(WORK TO BE COMPLETED): Each entry has to be reproduced in full, exactly as given.

***

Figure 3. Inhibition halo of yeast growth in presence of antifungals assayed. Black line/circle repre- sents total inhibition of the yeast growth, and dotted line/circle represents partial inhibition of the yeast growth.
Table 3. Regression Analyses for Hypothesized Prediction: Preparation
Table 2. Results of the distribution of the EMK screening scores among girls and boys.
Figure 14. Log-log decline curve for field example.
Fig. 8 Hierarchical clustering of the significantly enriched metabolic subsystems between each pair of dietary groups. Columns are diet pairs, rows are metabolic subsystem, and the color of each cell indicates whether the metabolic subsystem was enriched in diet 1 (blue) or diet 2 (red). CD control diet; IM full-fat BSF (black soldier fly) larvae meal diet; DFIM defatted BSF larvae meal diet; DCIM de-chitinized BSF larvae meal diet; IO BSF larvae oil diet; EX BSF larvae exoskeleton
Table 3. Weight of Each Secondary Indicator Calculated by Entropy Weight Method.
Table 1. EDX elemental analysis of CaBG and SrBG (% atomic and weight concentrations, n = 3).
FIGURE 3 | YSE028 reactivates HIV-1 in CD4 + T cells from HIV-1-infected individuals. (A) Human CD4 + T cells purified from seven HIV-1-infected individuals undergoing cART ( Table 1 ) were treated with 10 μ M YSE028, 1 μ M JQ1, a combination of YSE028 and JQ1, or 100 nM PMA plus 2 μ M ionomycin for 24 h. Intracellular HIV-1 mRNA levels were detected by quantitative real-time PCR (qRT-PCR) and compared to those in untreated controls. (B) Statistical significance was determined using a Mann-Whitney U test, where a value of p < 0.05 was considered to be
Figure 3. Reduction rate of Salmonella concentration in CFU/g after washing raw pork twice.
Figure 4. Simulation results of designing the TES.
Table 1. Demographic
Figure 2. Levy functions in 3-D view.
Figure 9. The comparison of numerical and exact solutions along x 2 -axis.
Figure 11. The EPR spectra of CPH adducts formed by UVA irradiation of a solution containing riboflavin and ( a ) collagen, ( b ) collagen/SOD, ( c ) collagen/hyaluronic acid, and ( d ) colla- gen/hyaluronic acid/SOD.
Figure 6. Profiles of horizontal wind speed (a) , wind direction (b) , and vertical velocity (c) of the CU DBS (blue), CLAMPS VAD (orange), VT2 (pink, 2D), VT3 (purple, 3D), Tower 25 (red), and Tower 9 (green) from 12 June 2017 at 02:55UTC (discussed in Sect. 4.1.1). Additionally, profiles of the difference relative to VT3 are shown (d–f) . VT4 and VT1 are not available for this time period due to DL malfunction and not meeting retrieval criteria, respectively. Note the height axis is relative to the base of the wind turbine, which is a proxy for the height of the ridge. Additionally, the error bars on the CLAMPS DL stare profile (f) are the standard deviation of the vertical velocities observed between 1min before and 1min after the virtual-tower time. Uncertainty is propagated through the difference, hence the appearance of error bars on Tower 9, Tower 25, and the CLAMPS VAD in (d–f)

***

(ANSWER):
Figure 3. Inhibition halo of yeast growth in presence of antifungals assayed. Black line/circle repre- sents total inhibition of the yeast growth, and dotted line/circle represents partial inhibition of the yeast growth.
Table 3. Regression Analyses for Hypothesized Prediction: Preparation
Table 2. Results of the distribution of the EMK screening scores among girls and boys.
Figure 14. Log-log decline curve for field example.
Fig. 8 Hierarchical clustering of the significantly enriched metabolic subsystems between each pair of dietary groups. Columns are diet pairs, rows are metabolic subsystem, and the color of each cell indicates whether the metabolic subsystem was enriched in diet 1 (blue) or diet 2 (red). CD control diet; IM full-fat BSF (black soldier fly) larvae meal diet; DFIM defatted BSF larvae meal diet; DCIM de-chitinized BSF larvae meal diet; IO BSF larvae oil diet; EX BSF larvae exoskeleton
Table 3. Weight of Each Secondary Indicator Calculated by Entropy Weight Method.
Table 1. EDX elemental analysis of CaBG and SrBG (% atomic and weight concentrations, n = 3).
FIGURE 3 | YSE028 reactivates HIV-1 in CD4 + T cells from HIV-1-infected individuals. (A) Human CD4 + T cells purified from seven HIV-1-infected individuals undergoing cART ( Table 1 ) were treated with 10 μ M YSE028, 1 μ M JQ1, a combination of YSE028 and JQ1, or 100 nM PMA plus 2 μ M ionomycin for 24 h. Intracellular HIV-1 mRNA levels were detected by quantitative real-time PCR (qRT-PCR) and compared to those in untreated controls. (B) Statistical significance was determined using a Mann-Whitney U test, where a value of p < 0.05 was considered to be
Figure 3. Reduction rate of Salmonella concentration in CFU/g after washing raw pork twice.
Figure 4. Simulation results of designing the TES.
Table 1. Demographic
Figure 2. Levy functions in 3-D view.
Figure 9. The comparison of numerical and exact solutions along x 2 -axis.
Figure 11. The EPR spectra of CPH adducts formed by UVA irradiation of a solution containing riboflavin and ( a ) collagen, ( b ) collagen/SOD, ( c ) collagen/hyaluronic acid, and ( d ) colla- gen/hyaluronic acid/SOD.
Figure 6. Profiles of horizontal wind speed (a) , wind direction (b) , and vertical velocity (c) of the CU DBS (blue), CLAMPS VAD (orange), VT2 (pink, 2D), VT3 (purple, 3D), Tower 25 (red), and Tower 9 (green) from 12 June 2017 at 02:55UTC (discussed in Sect. 4.1.1). Additionally, profiles of the difference relative to VT3 are shown (d–f) . VT4 and VT1 are not available for this time period due to DL malfunction and not meeting retrieval criteria, respectively. Note the height axis is relative to the base of the wind turbine, which is a proxy for the height of the ridge. Additionally, the error bars on the CLAMPS DL stare profile (f) are the standard deviation of the vertical velocities observed between 1min before and 1min after the virtual-tower time. Uncertainty is propagated through the difference, hence the appearance of error bars on Tower 9, Tower 25, and the CLAMPS VAD in (d–f)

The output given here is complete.